________________ CM . . . . Volume XII Number 15 . . . . March 31, 2006


My Kind of Sad: What It's Like to be Young and Depressed.

Kate Scowen. Illustrated by Jeff Szuc.
Toronto, ON: Annick Press, 2006.
168 pp., pbk. & cl., $12.95 (pbk.), $19.95 (cl.).
ISBN 1-55037-940-2 (pbk.), ISBN 1-55037-941-0 (cl.).

Subject Headings:
Depression, Mental-Juvenile literature.
Depression in adolescence-Popular works.

Grades 8-12 / Ages 13-17.

Review by Val Ken Lem.

*** /4


The reported rates of depression for boys and girls are interesting. Research shows that in childhood, depression is slightly more common in boys than in girls. In adolescence, the rates of depression are much higher in girls. It's important to remember, though, that rates of depression are based on what is reported to researchers—it is hard to report something that hasn't been identified.
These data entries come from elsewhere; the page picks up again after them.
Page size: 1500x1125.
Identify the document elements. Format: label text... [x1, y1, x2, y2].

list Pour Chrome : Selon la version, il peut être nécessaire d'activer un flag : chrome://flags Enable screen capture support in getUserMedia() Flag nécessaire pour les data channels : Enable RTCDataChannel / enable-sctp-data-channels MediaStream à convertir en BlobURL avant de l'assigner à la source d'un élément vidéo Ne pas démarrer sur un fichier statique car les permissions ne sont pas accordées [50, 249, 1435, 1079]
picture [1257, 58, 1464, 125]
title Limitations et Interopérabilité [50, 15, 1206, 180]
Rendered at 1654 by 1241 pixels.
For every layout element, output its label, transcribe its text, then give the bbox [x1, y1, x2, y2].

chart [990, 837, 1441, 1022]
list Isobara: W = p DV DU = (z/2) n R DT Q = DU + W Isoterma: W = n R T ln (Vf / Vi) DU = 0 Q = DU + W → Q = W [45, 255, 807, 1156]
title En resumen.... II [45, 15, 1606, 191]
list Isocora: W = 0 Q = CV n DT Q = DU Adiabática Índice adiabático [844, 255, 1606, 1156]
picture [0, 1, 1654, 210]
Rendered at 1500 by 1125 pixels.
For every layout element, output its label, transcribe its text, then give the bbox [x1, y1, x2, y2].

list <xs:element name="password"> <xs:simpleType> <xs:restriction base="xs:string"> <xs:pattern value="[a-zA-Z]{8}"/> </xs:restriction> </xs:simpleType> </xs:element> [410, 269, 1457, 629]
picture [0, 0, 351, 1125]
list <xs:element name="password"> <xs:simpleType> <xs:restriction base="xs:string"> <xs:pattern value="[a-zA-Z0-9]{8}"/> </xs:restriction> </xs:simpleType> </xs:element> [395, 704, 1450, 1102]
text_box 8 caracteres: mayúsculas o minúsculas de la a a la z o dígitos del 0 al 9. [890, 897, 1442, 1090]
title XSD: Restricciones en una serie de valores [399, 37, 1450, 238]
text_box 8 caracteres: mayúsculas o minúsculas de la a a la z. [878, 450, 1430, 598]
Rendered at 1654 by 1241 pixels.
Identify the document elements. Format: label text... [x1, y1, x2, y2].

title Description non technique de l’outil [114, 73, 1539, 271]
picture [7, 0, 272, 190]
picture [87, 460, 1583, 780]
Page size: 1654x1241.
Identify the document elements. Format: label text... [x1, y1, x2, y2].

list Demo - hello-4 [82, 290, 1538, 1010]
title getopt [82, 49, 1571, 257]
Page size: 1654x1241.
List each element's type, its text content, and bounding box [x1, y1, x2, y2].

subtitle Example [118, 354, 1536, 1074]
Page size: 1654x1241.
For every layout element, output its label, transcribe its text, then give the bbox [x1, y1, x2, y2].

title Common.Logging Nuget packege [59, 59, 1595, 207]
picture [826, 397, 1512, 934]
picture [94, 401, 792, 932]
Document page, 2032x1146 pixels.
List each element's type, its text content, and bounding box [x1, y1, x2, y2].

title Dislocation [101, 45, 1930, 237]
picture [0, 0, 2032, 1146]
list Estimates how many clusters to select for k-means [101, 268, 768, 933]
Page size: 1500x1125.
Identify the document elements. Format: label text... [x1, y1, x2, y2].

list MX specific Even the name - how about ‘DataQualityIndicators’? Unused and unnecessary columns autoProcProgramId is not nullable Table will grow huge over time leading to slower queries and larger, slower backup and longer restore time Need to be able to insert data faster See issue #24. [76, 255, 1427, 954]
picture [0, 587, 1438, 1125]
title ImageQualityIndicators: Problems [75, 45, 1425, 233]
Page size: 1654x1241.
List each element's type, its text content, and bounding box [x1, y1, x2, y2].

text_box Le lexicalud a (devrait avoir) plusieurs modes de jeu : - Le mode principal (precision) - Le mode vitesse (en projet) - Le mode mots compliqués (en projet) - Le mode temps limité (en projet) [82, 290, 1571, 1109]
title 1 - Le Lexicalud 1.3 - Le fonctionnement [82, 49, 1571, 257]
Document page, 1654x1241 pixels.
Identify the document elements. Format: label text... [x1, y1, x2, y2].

My Kind of Sad is a good introduction to the topics of depression, its manifestation in adolescents, and the treatment options that exist. It is intended for use by teenagers as well as their friends, families and school counsellors. Anyone reading the book from cover to cover will discover a great deal of repetition, but this is understandable given that the author wants readers to be able to focus on a particular chapter that is of interest.

     Scowen, a Toronto-based youth worker turned consultant, begins by describing the history of depression and identifying environmental and hormonal changes that adolescents experience that can contribute to moodiness and non-clinical depression. Most of the book is devoted to descriptions of clinical depression and ways that it is manifested, including depression and anxiety, bipolar disorder, eating disorders, self-mutilation, and suicide. One chapter covers treatment options such as medication, counselling, and other therapies including alternative ones. A brief afterword is as concise as an executive summary. The book concludes with useful resources such as phone help-lines in the US and Canada, an annotated bibliography of recommended books, endnotes and a serviceable index.

     The material is presented in clear language. The text is broken into smaller segments with prominent topical headings, listed facts, black-and-white illustrations to which readers of all genders and ethnic backgrounds can relate, and “check it out” icons that refer readers to the page in the annotated bibliography where they can find additional resources. Scowen also incorporates some case studies and numerous quotations from young people aged nine through 23, and she quotes from a few parents, in order to illustrate the aspects of adolescent depression under discussion.

     As the back cover notes, “No book can give you a quick fix for depression. But this one can help you understand that it is possible to get through it.” My Kind of Sad would be useful in any North American high school library.


Val Ken Lem is a librarian at Ryerson University in Toronto, ON.